Solved – important features in RandomForest – Sklearn

classificationmachine learningrandom forest

1) How to find important features in RandomForest classifier (in sklearn) with high statistical significant?

2) The input data I have is unbalanced which I simply repeat data to compensate that. When I do shuffling, some of these repeated data go to training and some goes to test which definitely increase the prediction accuracy. I know in reality it is not correct but what about if I only want to find important feature?

3) What is the meaning of a feature value (for example, 0.05) in randomforest? in Feature importance it is said that this value means 5% of data is classified correctly by this feature? To find the most important features can I sum up their values till become 0.9 and then I say 90% of data is classified correctly by this features?

Best Answer

The answer to this question describes how feature importances are computed in sklearn. Maybe it will help you with your questions #1 and #3.

Regarding question #1: It does not seem that this definition of importance is explicitly related to statistical significance.

Regarding question #2: You could still report the feature importances reported by sklearn, but they would be defined relative to your augmented data set and therefore seem more difficult to interpret.
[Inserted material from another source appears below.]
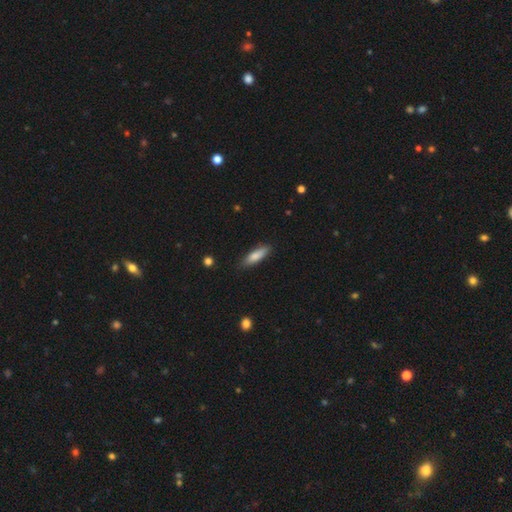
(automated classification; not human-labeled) smooth-or-featured: smooth: 81% | featured or disk: 13% | star or artifact: 6%
  how-rounded: cigar-shaped: 59% | in between: 39% | round: 2%
  merging: none: 84% | minor disturbance: 12% | major disturbance: 2% | merger: 1%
Using this augmented data set would at least change the "proportion of samples reaching that node" portion of the importance score equation (when compared with the original data set). By the way, I've had good results using SMOTE over-sampling of the minority class, combined with under-sampling of the majority class, when dealing with imbalanced data sets.

Regarding question #3: I'm not sure, but I don't think this definition of importance means that you could make the statement you make about 90% of the data being classified correctly by these features.